Saint Anthony Maria Gianelli
He was born and grew up in an era of accelerated secularisation, between the French Revolution and the Risorgimento. St Anthony Maria Gianelli (1789-1846), founder of the Daughters of Our Lady of the Garden, was an admirable example of a priest and bishop who was passionate about charity for his neighbour and aware of the urgency of relaunching an adequate Christian education aimed at the salvation of souls.
He was born and grew up in an era of accelerated secularisation, between the French Revolution and the Risorgimento. St Anthony Maria Gianelli (1789-1846), founder of the Daughters of Our Lady of the Garden, was an admirable example of a priest and bishop who was passionate about charity for his neighbour and aware of the urgency of relaunching an adequate Christian education aimed at the salvation of souls.
His parents were humble Ligurian peasants with six children. It was thanks to the kindness of Nicoletta Assereto, owner of the land where the saint's father worked as a sharecropper, that the 18-year-old Antonio was able to go to study at the seminary in Genoa. The young man studied rhetoric, dogmatic and moral theology. On his own initiative, he also deepened his knowledge of the sacred liturgy. He devoted himself to preaching and teaching, even writing a book of etiquette for the seminarians.
His virtues did not go unnoticed. On 21 June 1826 the Archbishop of Genoa Luigi Lambruschini appointed him archpriest of the church of St John the Baptist, in Chiavari, and in a letter sent to the faithful he wrote: “I send you the most beautiful flower of my garden”. At the same time he elected him vicar of an area with 110 parishes, where Anthony could exercise all his apostolic zeal. He reformed the seminaries and founded numerous academies for the study of the Holy Scriptures. He favoured the study of St Thomas Aquinas for dogmatic theology and of St Alphonsus Maria de Liguori for morals. In 1827 he gathered around him young priests - placed under the protection of the great Neapolitan saint and therefore called Liguorians - and directed them to the rural missions, to increase the faith among countryside dwellers. Two years later the Daughters of Our Lady of the Garden, now commonly known as the Gianelline, were born. They dedicated themselves to the Christian education of abandoned girls and to caring for the sick.
He devoted himself to these works of charity, while leading a life of mortification and prayer. He wore the cilice, scourged himself often, adored the Blessed Sacrament and nurtured a filial love for the Blessed Virgin. His trust in Providence was contagious. On 25 August 1835, while cholera was raging in Liguria, Anthony led a penitential procession with the Black Christ, a medieval wooden crucifix, to ask God to spare Chiavari from the epidemic. Seven thousand faithful, singing sacred hymns and prayers, followed the priest to the sanctuary of the Madonna dell'Orto. And while the man of God preached in front of the sanctuary, a multitude of swallows began to circle around the Black Christ. The wooden crucifix remained exposed to the veneration of the faithful for eighty days, at the end of which the saint organised a second procession to thank the Lord for having preserved the city from contagion.

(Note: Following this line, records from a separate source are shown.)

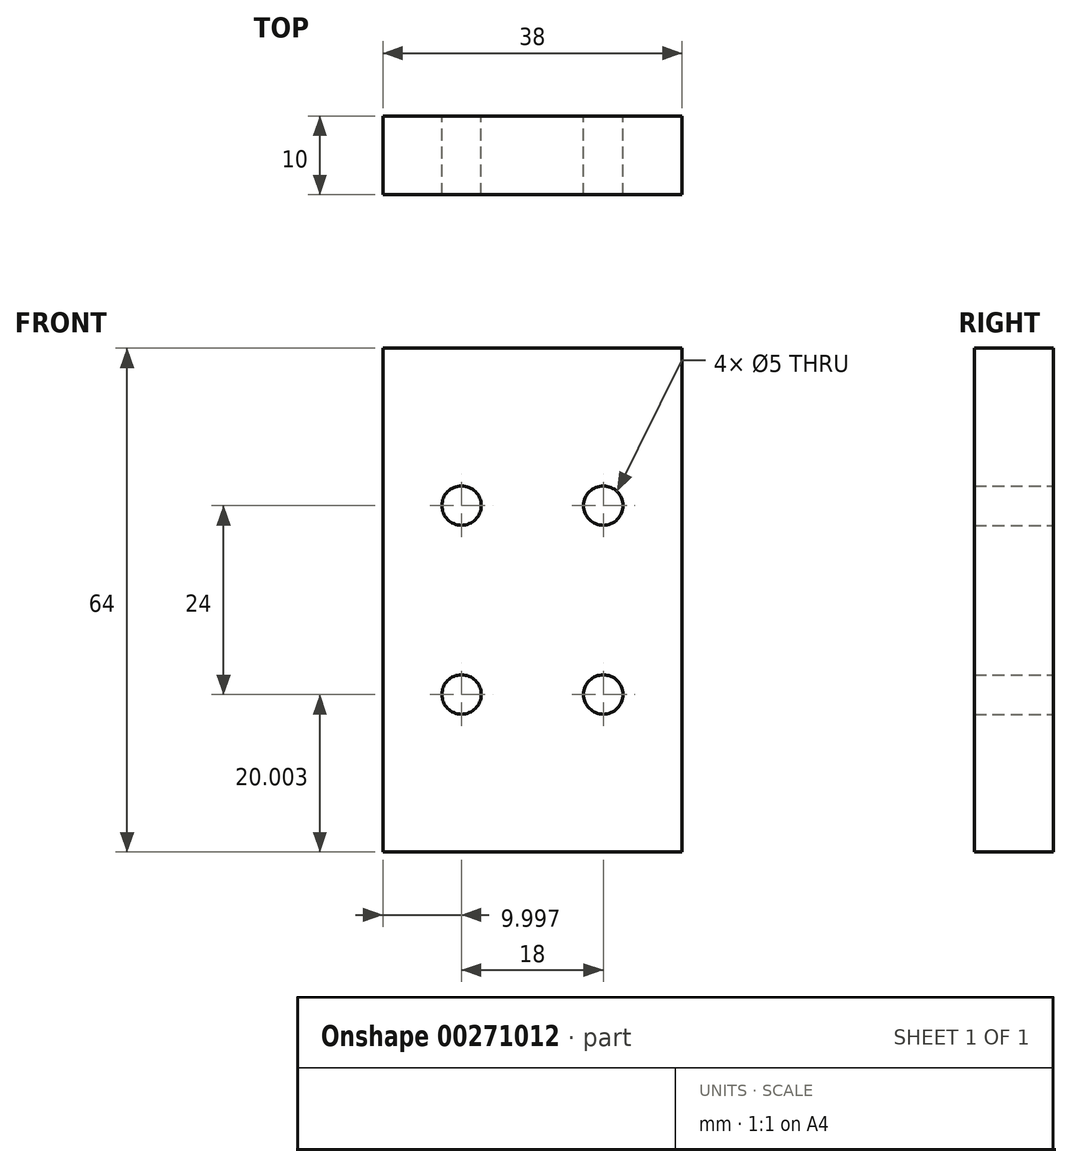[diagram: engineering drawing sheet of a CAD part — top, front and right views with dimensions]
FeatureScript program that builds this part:
annotation { "Feature Type Name" : "Feature", "Feature Type Description" : "" }
export const myFeature = defineFeature(function(context is Context, id is Id, definition is map)
    precondition{}
    {
        {
            var Q0;
            Q0=qCreatedBy(makeId("Front.planeOp"),FACE);
            var sketch = newSketch(context, id + "F0", { "sketchPlane" : qUnion([Q0])});
            skLineSegment(sketch, "E0.bottom", {"start": v(-18.56, 28.31) * mm, "end": v(19.44, 28.31) * mm});
            skLineSegment(sketch, "E0.top", {"start": v(-18.56, -35.69) * mm, "end": v(19.44, -35.69) * mm});
            skLineSegment(sketch, "E0.left", {"start": v(-18.56, 28.31) * mm, "end": v(-18.56, -35.69) * mm});
            skLineSegment(sketch, "E0.right", {"start": v(19.44, 28.31) * mm, "end": v(19.44, -35.69) * mm});
            skLineSegment(sketch, "E1.bottom", {"start": v(-8.56, 8.31) * mm, "end": v(9.44, 8.31) * mm});
            skLineSegment(sketch, "E1.top", {"start": v(-8.56, -15.69) * mm, "end": v(9.44, -15.69) * mm});
            skLineSegment(sketch, "E1.left", {"start": v(-8.56, 8.31) * mm, "end": v(-8.56, -15.69) * mm});
            skLineSegment(sketch, "E1.right", {"start": v(9.44, 8.31) * mm, "end": v(9.44, -15.69) * mm});
            skCircle(sketch, "E2", {"center": v(-8.56, 8.31) * mm, "radius": 2.5 * mm});
            skCircle(sketch, "E3", {"center": v(9.44, 8.31) * mm, "radius": 2.5 * mm});
            skCircle(sketch, "E4", {"center": v(9.44, -15.69) * mm, "radius": 2.5 * mm});
            skCircle(sketch, "E5", {"center": v(-8.56, -15.69) * mm, "radius": 2.5 * mm});
            skSolve(sketch);
        }
        {
            var Q0;
            Q0 = qSketchRegion(id + "F0", true);
            var Q1;
            {var subQ5=sQuery(id+"F0.wireOp",EDGE,"E1.bottom");var subQ7=sQuery(id+"F0.wireOp",EDGE,"E2");var subQ15=makeQuery(id+"F0.imprint","INTERSECT",VERTEX,{"derivedFrom":[subQ5,subQ7]});Q1=makeQuery(id+"F0.imprint","IMPRINT",FACE,{"disambiguationData":[TD([[makeQuery(id+"F0.imprint","IMPRINT",EDGE,{"disambiguationData":[TD([[subQ15,-1.0]])],"derivedFrom":subQ5}),-1.0]])]});}
            extrude(context, id + "F1", {"entities" : qUnion([Q0, Q1]), "depth" : 10 * mm});
        }
    });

In 1838 he was appointed bishop of Bobbio, the seat of the famous abbey founded in 614 by the Irish Saint Columban, of whom Anthony wrote his Life. In this diocese he continued his work of reform, removing unworthy ecclesiastics and promoting the teaching of the Catechism. Among his pupils he also had the philosopher and priest Cristoforo Bonavino (1821-1895), who caused him great pain because of his renegation of Catholic doctrine: “If you continue in this way, you will only be able to cause the Church grave displeasure, and may God prevent you from becoming an apostate”, the saint admonished him. After Gianelli's death, Bonavino was suspended a divinis and joined the Freemasonry. The philosopher returned to the bosom of the Church six years before his death, thanking Our Lady for having saved him from eternal damnation and talking about his former master in this way: “His life can be said to have been a continuous and perpetual act of faith, hope and charity towards his neighbour. All his actions, like all his words, all his thoughts, like all his affections, had one and the same beginning, one and the same end: the glory of God and the salvation of souls”.